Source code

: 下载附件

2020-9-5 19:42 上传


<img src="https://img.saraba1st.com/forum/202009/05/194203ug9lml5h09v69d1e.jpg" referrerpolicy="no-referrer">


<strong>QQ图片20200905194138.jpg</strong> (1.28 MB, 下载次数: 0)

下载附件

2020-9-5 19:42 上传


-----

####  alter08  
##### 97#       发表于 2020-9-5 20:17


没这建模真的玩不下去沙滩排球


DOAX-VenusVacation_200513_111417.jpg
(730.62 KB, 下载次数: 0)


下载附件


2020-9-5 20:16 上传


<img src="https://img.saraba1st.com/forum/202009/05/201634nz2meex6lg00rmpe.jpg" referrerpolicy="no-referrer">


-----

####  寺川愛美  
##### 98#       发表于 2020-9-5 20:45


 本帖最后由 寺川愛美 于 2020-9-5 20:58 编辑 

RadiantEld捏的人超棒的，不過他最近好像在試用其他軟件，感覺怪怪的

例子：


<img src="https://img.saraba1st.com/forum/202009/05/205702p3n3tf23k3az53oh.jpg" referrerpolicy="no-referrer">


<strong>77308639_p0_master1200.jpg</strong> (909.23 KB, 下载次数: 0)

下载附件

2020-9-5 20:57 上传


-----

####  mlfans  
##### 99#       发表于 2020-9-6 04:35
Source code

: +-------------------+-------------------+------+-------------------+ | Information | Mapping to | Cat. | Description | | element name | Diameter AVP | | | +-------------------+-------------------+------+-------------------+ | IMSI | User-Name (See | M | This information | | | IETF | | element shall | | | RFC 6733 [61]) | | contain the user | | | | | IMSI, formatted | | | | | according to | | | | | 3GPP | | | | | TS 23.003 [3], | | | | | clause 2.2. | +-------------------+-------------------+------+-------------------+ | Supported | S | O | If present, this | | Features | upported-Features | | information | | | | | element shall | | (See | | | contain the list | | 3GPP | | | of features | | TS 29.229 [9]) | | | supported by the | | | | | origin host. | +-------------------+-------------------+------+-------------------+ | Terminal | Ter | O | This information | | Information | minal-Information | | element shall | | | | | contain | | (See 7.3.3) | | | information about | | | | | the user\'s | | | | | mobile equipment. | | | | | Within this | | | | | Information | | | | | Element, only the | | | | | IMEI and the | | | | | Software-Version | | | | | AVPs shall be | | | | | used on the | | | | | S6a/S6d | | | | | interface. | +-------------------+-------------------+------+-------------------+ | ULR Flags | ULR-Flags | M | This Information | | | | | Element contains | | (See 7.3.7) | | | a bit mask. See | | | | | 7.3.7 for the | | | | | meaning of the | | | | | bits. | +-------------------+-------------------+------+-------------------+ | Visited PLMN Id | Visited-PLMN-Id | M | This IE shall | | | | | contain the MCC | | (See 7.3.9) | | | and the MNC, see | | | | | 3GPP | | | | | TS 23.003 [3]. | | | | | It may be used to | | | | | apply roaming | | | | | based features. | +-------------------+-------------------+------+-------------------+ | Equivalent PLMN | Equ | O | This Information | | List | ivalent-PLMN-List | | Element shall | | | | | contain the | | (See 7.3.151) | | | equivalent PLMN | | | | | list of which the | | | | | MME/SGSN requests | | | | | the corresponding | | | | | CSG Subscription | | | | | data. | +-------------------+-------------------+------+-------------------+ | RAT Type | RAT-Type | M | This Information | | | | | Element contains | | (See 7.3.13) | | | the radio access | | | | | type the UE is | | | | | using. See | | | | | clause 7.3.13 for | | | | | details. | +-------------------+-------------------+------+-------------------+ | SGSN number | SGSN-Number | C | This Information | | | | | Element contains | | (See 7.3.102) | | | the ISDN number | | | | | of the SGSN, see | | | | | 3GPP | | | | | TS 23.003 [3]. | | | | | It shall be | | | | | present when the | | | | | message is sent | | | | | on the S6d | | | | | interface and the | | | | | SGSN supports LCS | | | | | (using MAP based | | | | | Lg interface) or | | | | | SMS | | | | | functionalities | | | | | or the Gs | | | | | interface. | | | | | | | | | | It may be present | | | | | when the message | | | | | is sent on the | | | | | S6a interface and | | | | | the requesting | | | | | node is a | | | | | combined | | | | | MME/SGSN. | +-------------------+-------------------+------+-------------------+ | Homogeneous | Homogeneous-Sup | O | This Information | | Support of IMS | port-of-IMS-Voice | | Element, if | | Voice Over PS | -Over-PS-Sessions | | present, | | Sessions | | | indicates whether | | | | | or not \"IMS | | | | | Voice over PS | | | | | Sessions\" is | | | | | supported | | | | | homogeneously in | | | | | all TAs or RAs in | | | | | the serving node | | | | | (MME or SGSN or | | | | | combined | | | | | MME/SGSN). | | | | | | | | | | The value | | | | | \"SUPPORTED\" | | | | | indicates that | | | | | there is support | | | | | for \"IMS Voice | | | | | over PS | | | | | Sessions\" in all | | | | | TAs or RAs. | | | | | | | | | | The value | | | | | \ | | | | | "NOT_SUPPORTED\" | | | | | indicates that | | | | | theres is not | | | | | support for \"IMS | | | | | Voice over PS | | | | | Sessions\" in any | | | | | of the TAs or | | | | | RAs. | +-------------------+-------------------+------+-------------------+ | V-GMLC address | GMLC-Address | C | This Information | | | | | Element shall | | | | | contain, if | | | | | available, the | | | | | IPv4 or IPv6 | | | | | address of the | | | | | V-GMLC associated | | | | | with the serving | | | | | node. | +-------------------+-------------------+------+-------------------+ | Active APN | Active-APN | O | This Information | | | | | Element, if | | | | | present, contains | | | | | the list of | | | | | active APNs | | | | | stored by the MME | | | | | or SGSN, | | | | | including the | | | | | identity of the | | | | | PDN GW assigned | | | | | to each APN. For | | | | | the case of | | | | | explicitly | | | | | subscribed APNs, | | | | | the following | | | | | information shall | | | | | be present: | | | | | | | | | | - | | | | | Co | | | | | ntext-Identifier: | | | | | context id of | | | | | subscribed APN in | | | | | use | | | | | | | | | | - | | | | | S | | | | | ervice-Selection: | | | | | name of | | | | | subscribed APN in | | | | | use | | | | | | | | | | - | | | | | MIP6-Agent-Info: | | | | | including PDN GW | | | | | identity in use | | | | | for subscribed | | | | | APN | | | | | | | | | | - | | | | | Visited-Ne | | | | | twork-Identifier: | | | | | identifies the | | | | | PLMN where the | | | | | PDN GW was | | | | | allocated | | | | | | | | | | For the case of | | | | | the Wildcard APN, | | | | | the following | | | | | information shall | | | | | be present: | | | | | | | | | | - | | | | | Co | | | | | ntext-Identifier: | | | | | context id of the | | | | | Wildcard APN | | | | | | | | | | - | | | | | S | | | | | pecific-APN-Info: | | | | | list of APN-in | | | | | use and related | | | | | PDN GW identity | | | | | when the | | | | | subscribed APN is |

= = = =

What you should do
Return the full data, every line of it, with nothing altered.

Written solution
Source code

: 下载附件

2020-9-5 19:42 上传


<img src="https://img.saraba1st.com/forum/202009/05/194203ug9lml5h09v69d1e.jpg" referrerpolicy="no-referrer">


<strong>QQ图片20200905194138.jpg</strong> (1.28 MB, 下载次数: 0)

下载附件

2020-9-5 19:42 上传


-----

####  alter08  
##### 97#       发表于 2020-9-5 20:17


没这建模真的玩不下去沙滩排球


DOAX-VenusVacation_200513_111417.jpg
(730.62 KB, 下载次数: 0)


下载附件


2020-9-5 20:16 上传


<img src="https://img.saraba1st.com/forum/202009/05/201634nz2meex6lg00rmpe.jpg" referrerpolicy="no-referrer">


-----

####  寺川愛美  
##### 98#       发表于 2020-9-5 20:45


 本帖最后由 寺川愛美 于 2020-9-5 20:58 编辑 

RadiantEld捏的人超棒的，不過他最近好像在試用其他軟件，感覺怪怪的

例子：


<img src="https://img.saraba1st.com/forum/202009/05/205702p3n3tf23k3az53oh.jpg" referrerpolicy="no-referrer">


<strong>77308639_p0_master1200.jpg</strong> (909.23 KB, 下载次数: 0)

下载附件

2020-9-5 20:57 上传


-----

####  mlfans  
##### 99#       发表于 2020-9-6 04:35
Source code

: +-------------------+-------------------+------+-------------------+ | Information | Mapping to | Cat. | Description | | element name | Diameter AVP | | | +-------------------+-------------------+------+-------------------+ | IMSI | User-Name (See | M | This information | | | IETF | | element shall | | | RFC 6733 [61]) | | contain the user | | | | | IMSI, formatted | | | | | according to | | | | | 3GPP | | | | | TS 23.003 [3], | | | | | clause 2.2. | +-------------------+-------------------+------+-------------------+ | Supported | S | O | If present, this | | Features | upported-Features | | information | | | | | element shall | | (See | | | contain the list | | 3GPP | | | of features | | TS 29.229 [9]) | | | supported by the | | | | | origin host. | +-------------------+-------------------+------+-------------------+ | Terminal | Ter | O | This information | | Information | minal-Information | | element shall | | | | | contain | | (See 7.3.3) | | | information about | | | | | the user\'s | | | | | mobile equipment. | | | | | Within this | | | | | Information | | | | | Element, only the | | | | | IMEI and the | | | | | Software-Version | | | | | AVPs shall be | | | | | used on the | | | | | S6a/S6d | | | | | interface. | +-------------------+-------------------+------+-------------------+ | ULR Flags | ULR-Flags | M | This Information | | | | | Element contains | | (See 7.3.7) | | | a bit mask. See | | | | | 7.3.7 for the | | | | | meaning of the | | | | | bits. | +-------------------+-------------------+------+-------------------+ | Visited PLMN Id | Visited-PLMN-Id | M | This IE shall | | | | | contain the MCC | | (See 7.3.9) | | | and the MNC, see | | | | | 3GPP | | | | | TS 23.003 [3]. | | | | | It may be used to | | | | | apply roaming | | | | | based features. | +-------------------+-------------------+------+-------------------+ | Equivalent PLMN | Equ | O | This Information | | List | ivalent-PLMN-List | | Element shall | | | | | contain the | | (See 7.3.151) | | | equivalent PLMN | | | | | list of which the | | | | | MME/SGSN requests | | | | | the corresponding | | | | | CSG Subscription | | | | | data. | +-------------------+-------------------+------+-------------------+ | RAT Type | RAT-Type | M | This Information | | | | | Element contains | | (See 7.3.13) | | | the radio access | | | | | type the UE is | | | | | using. See | | | | | clause 7.3.13 for | | | | | details. | +-------------------+-------------------+------+-------------------+ | SGSN number | SGSN-Number | C | This Information | | | | | Element contains | | (See 7.3.102) | | | the ISDN number | | | | | of the SGSN, see | | | | | 3GPP | | | | | TS 23.003 [3]. | | | | | It shall be | | | | | present when the | | | | | message is sent | | | | | on the S6d | | | | | interface and the | | | | | SGSN supports LCS | | | | | (using MAP based | | | | | Lg interface) or | | | | | SMS | | | | | functionalities | | | | | or the Gs | | | | | interface. | | | | | | | | | | It may be present | | | | | when the message | | | | | is sent on the | | | | | S6a interface and | | | | | the requesting | | | | | node is a | | | | | combined | | | | | MME/SGSN. | +-------------------+-------------------+------+-------------------+ | Homogeneous | Homogeneous-Sup | O | This Information | | Support of IMS | port-of-IMS-Voice | | Element, if | | Voice Over PS | -Over-PS-Sessions | | present, | | Sessions | | | indicates whether | | | | | or not \"IMS | | | | | Voice over PS | | | | | Sessions\" is | | | | | supported | | | | | homogeneously in | | | | | all TAs or RAs in | | | | | the serving node | | | | | (MME or SGSN or | | | | | combined | | | | | MME/SGSN). | | | | | | | | | | The value | | | | | \"SUPPORTED\" | | | | | indicates that | | | | | there is support | | | | | for \"IMS Voice | | | | | over PS | | | | | Sessions\" in all | | | | | TAs or RAs. | | | | | | | | | | The value | | | | | \ | | | | | "NOT_SUPPORTED\" | | | | | indicates that | | | | | theres is not | | | | | support for \"IMS | | | | | Voice over PS | | | | | Sessions\" in any | | | | | of the TAs or | | | | | RAs. | +-------------------+-------------------+------+-------------------+ | V-GMLC address | GMLC-Address | C | This Information | | | | | Element shall | | | | | contain, if | | | | | available, the | | | | | IPv4 or IPv6 | | | | | address of the | | | | | V-GMLC associated | | | | | with the serving | | | | | node. | +-------------------+-------------------+------+-------------------+ | Active APN | Active-APN | O | This Information | | | | | Element, if | | | | | present, contains | | | | | the list of | | | | | active APNs | | | | | stored by the MME | | | | | or SGSN, | | | | | including the | | | | | identity of the | | | | | PDN GW assigned | | | | | to each APN. For | | | | | the case of | | | | | explicitly | | | | | subscribed APNs, | | | | | the following | | | | | information shall | | | | | be present: | | | | | | | | | | - | | | | | Co | | | | | ntext-Identifier: | | | | | context id of | | | | | subscribed APN in | | | | | use | | | | | | | | | | - | | | | | S | | | | | ervice-Selection: | | | | | name of | | | | | subscribed APN in | | | | | use | | | | | | | | | | - | | | | | MIP6-Agent-Info: | | | | | including PDN GW | | | | | identity in use | | | | | for subscribed | | | | | APN | | | | | | | | | | - | | | | | Visited-Ne | | | | | twork-Identifier: | | | | | identifies the | | | | | PLMN where the | | | | | PDN GW was | | | | | allocated | | | | | | | | | | For the case of | | | | | the Wildcard APN, | | | | | the following | | | | | information shall | | | | | be present: | | | | | | | | | | - | | | | | Co | | | | | ntext-Identifier: | | | | | context id of the | | | | | Wildcard APN | | | | | | | | | | - | | | | | S | | | | | pecific-APN-Info: | | | | | list of APN-in | | | | | use and related | | | | | PDN GW identity | | | | | when the | | | | | subscribed APN is |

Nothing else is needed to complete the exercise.